Sunny Dhillon lembra que, neste momento, o blockchain vem sendo utilizado principalmente por indústrias interessadas com cyber segurança e pagamentos ágeis e à prova de fraudes. Mas ele argumenta: a tecnologia pode ser muito útil para as redes sociais.

“Nós consumimos mídia social em um punhado de plataformas que alcançaram escala massiva: Facebook, Instagram, Twitter, LinkedIn e Pinterest, entre outros”, ele descreve. “Essas redes dependem de modelos de negócio baseados em anúncios, de forma que usuários, criadores de conteúdo e plataformas são recompensados de forma desigual”. Quem produz conteúdo, aliás, não costuma receber nem um centavo.

O blockchain tem potencial para mudar esse cenário.

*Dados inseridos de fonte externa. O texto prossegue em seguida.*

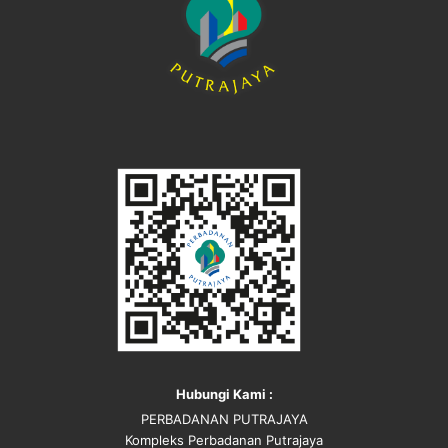
Hubungi Kami :
PERBADANAN PUTRAJAYA
Kompleks Perbadanan Putrajaya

A cadeia de blocos de dados, descentralizada e criptografada, permite estudar como os usuários interagem com o conteúdo, e beneficiar os produtores com base nessas informações. É o que vem tentando, diz o analista, um aplicativo de chat entre adolescentes, baseado em blockchain e chamado Kik Messenger.

Desenvolvido no Canadá, o aplicativo tem o objetivo de permitir que os próprios usuários produzam conteúdo e os comercializem da maneira que quiserem, utilizando a criptomoeda do próprio aplicativo.

Além disso, o Kik permite o desenvolvimento de ações de marketing ultrafocadas, direcionadas especificamente para cada um dos usuários. “A esperança do Kik é gerar valor tanto dentro do aplicativo quanto valor no mundo real”, diz Sunny Dhillon.